* _PROBLEM_:
Please write the next part of the statistical methods passage on parents' perceptions of their care of their children's teeth, starting right after its last sentence.

* _SELECTED EXTRACT_:
- - - -

In this longitudinal study, the relationships between each of the possible associated factors and the parental perceptions of how well they do in taking care of the children’s teeth and/or gums as the dependent variable were assessed. Each perception response was dichotomized into “excellent/very good/good” referred to as positive versus “fair/poor” referred to as negative. Potential associated factors were dichotomized into 2 categories depending on the types and distributions of responses (eg, yes vs no/don’t know; daily vs weekly/monthly/never; 3 or more times a day/1 or 2 times a day vs weekly/monthly/never; and twice yearly/yearly vs only when in pain/every other year/never). Household income was divided into 2 groups (<$40 000 vs ≥$40 000). The questions and collapsed categories are found in the tables. Regardless of the numbers of visits completed, all participant responses were used in the models.

The general linear mixed model was used to build the models to examine the relationships between the dependent variable, parental perception of their care of their child’s teeth and/or gums, and each of the associated factors. The logit link function was used to estimate the log-odds of reporting “excellent/very good/good” care of the child’s teeth/gums. The study site random effects were assumed to be normally distributed. The nested within subject random effects were assumed to be normally distributed and have a variance component covariance structure. The relationship of the dependent variable, parental perception, with each of the potential associated factors over the three visits first was examined individually. The significant (P < .10) variables from the individual models were put into multivariable models. A manual backward selection method was used to remove nonsignificant variables until all variables were statistically significant (P < .05).

- - - -

* _DATA FOR REVIEW_:
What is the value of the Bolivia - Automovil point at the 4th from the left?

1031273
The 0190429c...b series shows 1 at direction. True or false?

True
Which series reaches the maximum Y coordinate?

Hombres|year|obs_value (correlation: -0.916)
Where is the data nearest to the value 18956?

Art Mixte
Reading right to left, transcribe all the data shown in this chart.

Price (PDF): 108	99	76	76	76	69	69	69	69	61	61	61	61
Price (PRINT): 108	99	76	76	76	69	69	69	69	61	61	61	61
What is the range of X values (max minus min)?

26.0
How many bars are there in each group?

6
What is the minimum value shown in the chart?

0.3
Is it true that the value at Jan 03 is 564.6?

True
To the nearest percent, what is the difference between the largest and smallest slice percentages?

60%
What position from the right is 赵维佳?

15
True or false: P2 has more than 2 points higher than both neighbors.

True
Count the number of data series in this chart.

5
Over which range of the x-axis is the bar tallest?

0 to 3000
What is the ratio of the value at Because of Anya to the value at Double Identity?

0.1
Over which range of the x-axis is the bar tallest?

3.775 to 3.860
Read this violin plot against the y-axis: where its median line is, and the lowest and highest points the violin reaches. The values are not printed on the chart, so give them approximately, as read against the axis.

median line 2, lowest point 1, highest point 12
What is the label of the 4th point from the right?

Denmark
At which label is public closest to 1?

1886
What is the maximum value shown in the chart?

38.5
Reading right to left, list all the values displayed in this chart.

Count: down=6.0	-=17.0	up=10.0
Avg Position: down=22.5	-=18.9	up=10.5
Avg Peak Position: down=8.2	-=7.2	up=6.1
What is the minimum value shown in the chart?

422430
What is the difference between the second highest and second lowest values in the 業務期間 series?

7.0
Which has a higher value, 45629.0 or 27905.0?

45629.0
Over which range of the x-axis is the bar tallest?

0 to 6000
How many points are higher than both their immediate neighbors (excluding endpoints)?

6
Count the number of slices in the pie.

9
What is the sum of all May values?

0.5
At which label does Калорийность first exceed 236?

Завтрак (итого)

- - - -

* _TASK RESULT_:
Results

A total of 1325 participants were enrolled in the study at baseline, with 434 (33%) from Duke, 543 (41%) from IU, and 348 (26%) from UI. Of these, 1062 completed the second dental visit 18 months post-baseline (351 from Duke, 404 from IU, and 307 from UI), and 985 completed the third dental visit 36 months post-baseline (322 from Duke, 387 from IU, and 276 from UI). At baseline, 49% of the children were female and the majority (94%) of the primary caregivers were female, with a mean age of 28.7 years (see Table 1). The distributions of demographic and socioeconomic factors were similar over time. A total of 928 participants completed all 3 visits. Of the 985 participants who completed the third visit, 57 did not complete the second visit.

Table 1.

Demographic and Socioeconomic Status of Parents and Children at Ages 1, 2.5, and 4 Years.

Age of Child
Characteristic 1 Year (n = 1325), n (%) 2.5 Years (n = 1062), n (%) 4 Years (n = 985), n (%)
Parents
Sex
 Male 79 (6.0) 65 (6.1) 61 (6.2)
 Female 1246 (94.0) 997 (93.9) 924 (93.8)
Age, years, mean ± SD 28.7 ± 6.0 30.7± 6.0 32.4 ± 6.0
Race
 Black/African American 544 (41.1) 392 (36.9) 364 (37.0)
 Native American 9 (0.7) 6 (0.6) 7 (0.7)
 Asian 31 (2.3) 27 (2.5) 24 (2.4)
 White 667 (50.3) 582 (54.8) 540 (54.8)
 Unknown 74 (5.6) 55 (5.2) 50 (5.1)
Ethnicity
 Hispanic 146 (11.0) 121 (11.4) 114 (11.6)
 Non-Hispanic 1179 (89.0) 941 (88.6) 871 (88.4)
Annual household income
 <$10 000 309 (23.3) 192 (18.1) 151 (15.3)
 $10 000 to <$40 000 344 (26.0) 309 (29.1) 280 (28.4)
 $40 000 to <$80 000 251 (18.9) 214 (20.2) 207 (21.0)
 ≥$80 000 257 (19.4) 255 (24.0) 284 (28.8)
 Don’t know 164 (12.4) 92 (8.7) 63 (6.4)
Education
 High school or less Not asked Not asked 275 (27.9)
 Some college or college degree 512 (52.0)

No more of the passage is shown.